THE FRONT ROW with MARK NELKE: Zags depth; be careful what you wish for; and motivation
If the Zags win the national title this year — if the season even lasts long enough for them to even play in one — all you have to do is look at what happened in Wednesday night's comeback win over West Virginia as an example of the embarrassment of riches, talent-wise, in Zagville.
The starting point guard, a true freshman who considered turning pro right out of high school, goes down early in the game with a lower leg injury.
He is replaced by the backup point guard, a transfer who started 67 games in his first two college seasons, at an SEC school.
And if something happened to him, the next option at point guard is a grad transfer who started two full seasons at his previous stop at a Division I school before suffering a broken hand early in his senior season, then securing a medical redshirt.
How many college teams can boast that kind of depth?
SEAHAWK FANS, no doubt through the years you have wished your offensive and defensive coordinators would be courted by other teams.

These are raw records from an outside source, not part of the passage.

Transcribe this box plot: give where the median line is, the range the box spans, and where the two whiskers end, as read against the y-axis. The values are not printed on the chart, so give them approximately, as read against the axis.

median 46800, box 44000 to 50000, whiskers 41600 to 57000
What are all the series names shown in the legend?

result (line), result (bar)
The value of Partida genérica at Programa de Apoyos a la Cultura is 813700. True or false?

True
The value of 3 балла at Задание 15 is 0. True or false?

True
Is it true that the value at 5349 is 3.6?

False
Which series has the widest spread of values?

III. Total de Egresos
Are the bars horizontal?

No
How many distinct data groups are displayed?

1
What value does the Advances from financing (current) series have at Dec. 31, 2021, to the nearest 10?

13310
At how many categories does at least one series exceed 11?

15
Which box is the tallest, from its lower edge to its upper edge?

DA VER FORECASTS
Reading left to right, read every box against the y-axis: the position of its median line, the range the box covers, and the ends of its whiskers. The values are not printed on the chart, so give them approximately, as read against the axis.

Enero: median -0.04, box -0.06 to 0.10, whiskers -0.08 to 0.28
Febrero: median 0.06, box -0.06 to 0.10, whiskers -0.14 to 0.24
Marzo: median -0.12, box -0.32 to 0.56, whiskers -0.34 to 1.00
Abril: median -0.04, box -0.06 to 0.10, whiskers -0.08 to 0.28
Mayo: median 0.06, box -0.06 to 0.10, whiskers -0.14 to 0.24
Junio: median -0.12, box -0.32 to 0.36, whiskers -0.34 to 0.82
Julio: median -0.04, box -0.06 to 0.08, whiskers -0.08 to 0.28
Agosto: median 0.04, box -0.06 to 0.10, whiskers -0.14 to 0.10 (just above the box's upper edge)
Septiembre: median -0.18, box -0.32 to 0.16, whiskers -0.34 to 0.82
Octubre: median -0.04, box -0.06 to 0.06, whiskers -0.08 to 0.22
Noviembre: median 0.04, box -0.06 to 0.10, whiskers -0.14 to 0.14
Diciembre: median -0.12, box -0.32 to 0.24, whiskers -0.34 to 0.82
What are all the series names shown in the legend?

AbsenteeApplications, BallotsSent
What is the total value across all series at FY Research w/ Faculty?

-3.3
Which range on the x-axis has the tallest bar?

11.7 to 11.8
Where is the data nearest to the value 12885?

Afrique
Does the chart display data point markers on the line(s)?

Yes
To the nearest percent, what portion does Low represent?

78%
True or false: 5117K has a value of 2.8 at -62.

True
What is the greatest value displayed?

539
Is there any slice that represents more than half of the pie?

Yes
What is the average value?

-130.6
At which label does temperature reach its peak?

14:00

Please, take another job. Please!
Maybe not so much this season, with your Seahawks being Super Bowl contenders — if the head coach doesn't get in the way.
In San Francisco — actually, in Santa Clara, but these days temporarily located in Glendale, Ariz. — our defensive coordinator, Robert Saleh, has been mentioned in recent years any time a head coaching job comes open.
The most recent head coaching job opening is with the Detroit Lions.
My first thought — why would anybody wish that headache on him? What has he done to deserve that disaster?
That would be like being assigned as captain of the Titanic. Or given the keys to a car which has had its brake lines cut. Or handed a ticking time bomb.
Or ...
The Lions are where promising young coaches go to be fired. Sure, some of these coaches are then forgiven for what happened in Detroit — after all, it is the Lions — and they re-surface as coordinators again, with other NFL teams.
But usually not with the team they left so they could suffer for a few years in the Motor City.
The higher-profile job and the much-higher pay would be nice for Saleh, but that would likely be the end of him with the 49ers, coaching up an undermanned defense to the point where it can keep us in games, providing opportunities for our undermanned offense and the equally skillful scheming of our head coach.
Unless there's a DC opening back in the Bay, in a few seasons.
MICHAEL JORDAN, he of the 10-part documentary that helped get us through the COVID-19 pandemic this spring, used to take any kind of slight — perceived or otherwise — as motivation.
Sounds like DK Metcalf, the beastly receiver for the Seattle Seahawks, might be doing the same thing.
After going off on the Philadelphia Eagles to the tune of 10 catches for 177 yards in a 23-17 Seattle victory, the second-year Seahawk, who has already emerged as one of the top wideouts in the league, said he was motivated by a pregame conversation with Eagles defensive coordinator Jim Schwartz.
“I’m getting a little respect, but you know I still got work to do. One of the defensive coaches came up to me and it kind of made me mad that he was like, ‘You know, I was in Detroit with Megatron but you’re not there yet,’” Metcalf said, in the game story from The Associated Press. “In my mind, I’m not trying to be Megatron. I’m trying to be me. So I had a little chip on my shoulder the whole game.”
Schwartz, speaking with reporters in Philadelphia on Wednesday, remembered the conversation differently.
“In my mind, it’s a little bit funny," Schwartz, a former coach of the Detroit Lions, was quoted as saying. "Any time you even speak somebody’s name in the same sentence as Calvin Johnson, I don’t know how you could take offense to that. I tried to pay the guy a compliment, told him I saw his story and knew he had overcome an injury and said he’s a hard worker. I said he reminds me a little bit of Calvin and congratulated him after the game. At the time he told me, ‘Hey thanks coach, that means a lot to me.'”
Somewhere in the middle is probably the truth, but it's hard to imagine a veteran coach such as Schwartz — unless he was irreparably harmed by his five-year stint as Lions head coach — approaching an opposing player before a game to provide him motivation.
Like the Seahawks needed extra incentive to beat the lowly Eagles anyway.
But hey, whatever gets you fired up.